Could you swap "Jobsuche" for "Stellensuche" in the items, from their start through the line containing "複数社の価格を比べ、最高値の店舗を即座に特定。", and leave everything else unchanged? Leave the pictures out of your answer.

(Page images and extracted text)
-------------------------

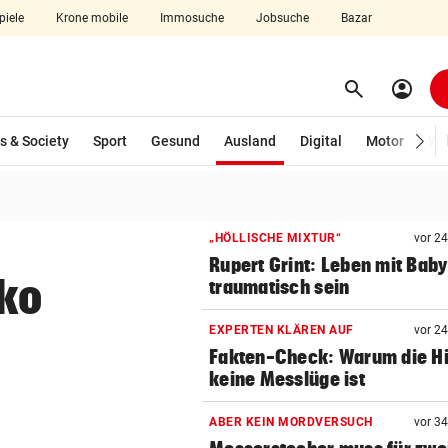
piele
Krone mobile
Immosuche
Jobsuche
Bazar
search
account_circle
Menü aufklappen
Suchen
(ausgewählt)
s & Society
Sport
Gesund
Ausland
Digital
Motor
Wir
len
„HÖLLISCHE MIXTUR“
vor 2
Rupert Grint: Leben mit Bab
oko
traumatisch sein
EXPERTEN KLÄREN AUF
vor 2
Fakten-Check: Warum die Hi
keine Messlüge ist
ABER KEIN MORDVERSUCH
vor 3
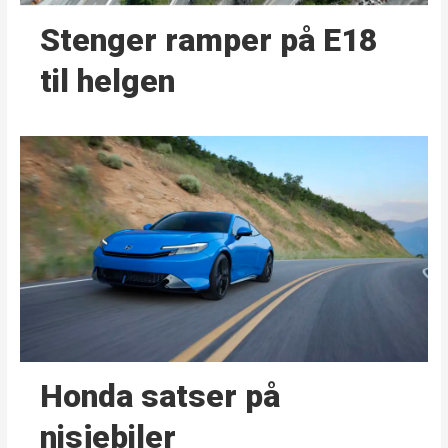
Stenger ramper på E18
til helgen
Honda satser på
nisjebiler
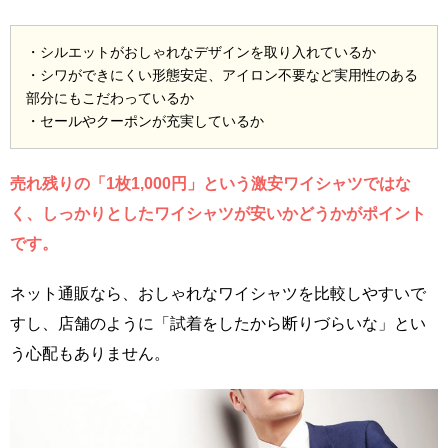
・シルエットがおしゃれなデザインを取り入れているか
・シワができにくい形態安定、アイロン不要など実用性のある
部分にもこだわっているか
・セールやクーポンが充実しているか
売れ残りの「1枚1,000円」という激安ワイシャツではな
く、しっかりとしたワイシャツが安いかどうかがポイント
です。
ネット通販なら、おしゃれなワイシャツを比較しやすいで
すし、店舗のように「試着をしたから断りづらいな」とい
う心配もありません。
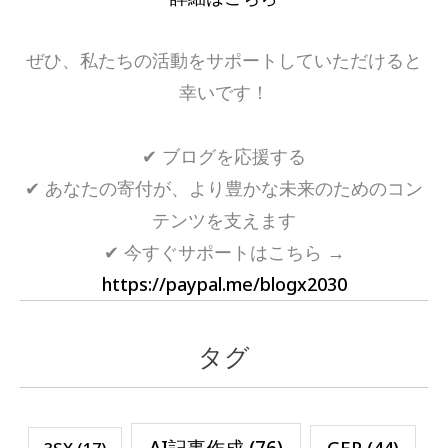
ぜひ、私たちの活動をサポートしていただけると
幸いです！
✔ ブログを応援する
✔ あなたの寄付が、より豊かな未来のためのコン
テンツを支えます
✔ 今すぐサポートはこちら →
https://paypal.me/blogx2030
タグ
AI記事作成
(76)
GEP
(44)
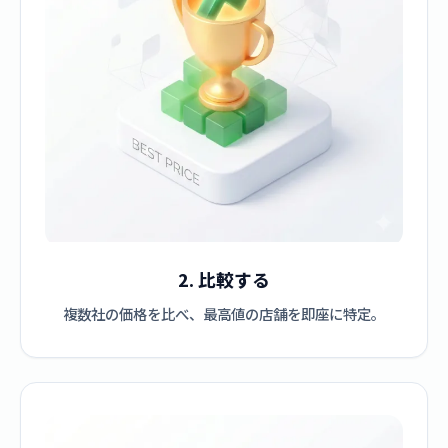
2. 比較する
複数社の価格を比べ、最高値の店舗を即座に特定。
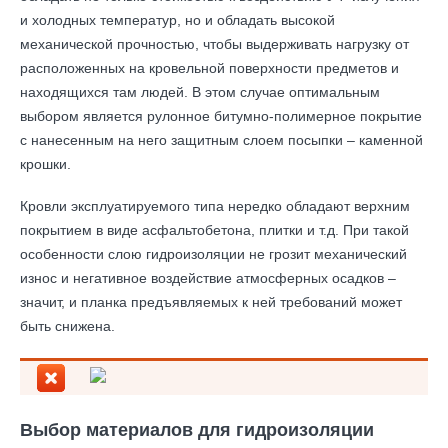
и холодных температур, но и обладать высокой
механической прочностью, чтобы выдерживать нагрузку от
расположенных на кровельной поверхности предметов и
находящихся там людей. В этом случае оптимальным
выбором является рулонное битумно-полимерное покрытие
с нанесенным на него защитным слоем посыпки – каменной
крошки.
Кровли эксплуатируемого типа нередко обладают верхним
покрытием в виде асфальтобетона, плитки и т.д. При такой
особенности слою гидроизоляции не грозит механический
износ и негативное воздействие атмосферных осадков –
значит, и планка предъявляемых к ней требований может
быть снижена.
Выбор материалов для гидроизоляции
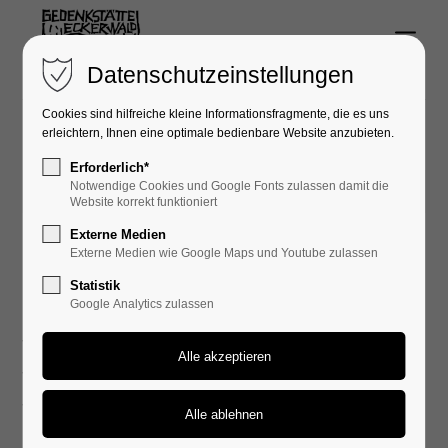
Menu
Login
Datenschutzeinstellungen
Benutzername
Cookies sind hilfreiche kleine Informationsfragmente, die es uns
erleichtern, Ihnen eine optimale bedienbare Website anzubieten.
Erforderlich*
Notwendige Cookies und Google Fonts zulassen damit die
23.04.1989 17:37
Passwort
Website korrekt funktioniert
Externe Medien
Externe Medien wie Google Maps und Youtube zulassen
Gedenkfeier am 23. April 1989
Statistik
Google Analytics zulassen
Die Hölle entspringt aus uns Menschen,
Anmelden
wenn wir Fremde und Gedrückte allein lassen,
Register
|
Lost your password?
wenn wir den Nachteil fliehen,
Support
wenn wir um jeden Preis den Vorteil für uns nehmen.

-------------------------

* **Exercise result**:
piele
Krone mobile
Immosuche
Stellensuche
Bazar
search
account_circle
Menü aufklappen
Suchen
(ausgewählt)
s & Society
Sport
Gesund
Ausland
Digital
Motor
Wir
len
„HÖLLISCHE MIXTUR“
vor 2
Rupert Grint: Leben mit Bab
oko
traumatisch sein
EXPERTEN KLÄREN AUF
vor 2
Fakten-Check: Warum die Hi
keine Messlüge ist
ABER KEIN MORDVERSUCH
vor 3
Stenger ramper på E18
til helgen
Honda satser på
nisjebiler
・シルエットがおしゃれなデザインを取り入れているか
・シワができにくい形態安定、アイロン不要など実用性のある
部分にもこだわっているか
・セールやクーポンが充実しているか
売れ残りの「1枚1,000円」という激安ワイシャツではな
く、しっかりとしたワイシャツが安いかどうかがポイント
です。
ネット通販なら、おしゃれなワイシャツを比較しやすいで
すし、店舗のように「試着をしたから断りづらいな」とい
う心配もありません。
ぜひ、私たちの活動をサポートしていただけると
幸いです！
✔ ブログを応援する
✔ あなたの寄付が、より豊かな未来のためのコン
テンツを支えます
✔ 今すぐサポートはこちら →
https://paypal.me/blogx2030
タグ
AI記事作成
(76)
GEP
(44)
2. 比較する
複数社の価格を比べ、最高値の店舗を即座に特定。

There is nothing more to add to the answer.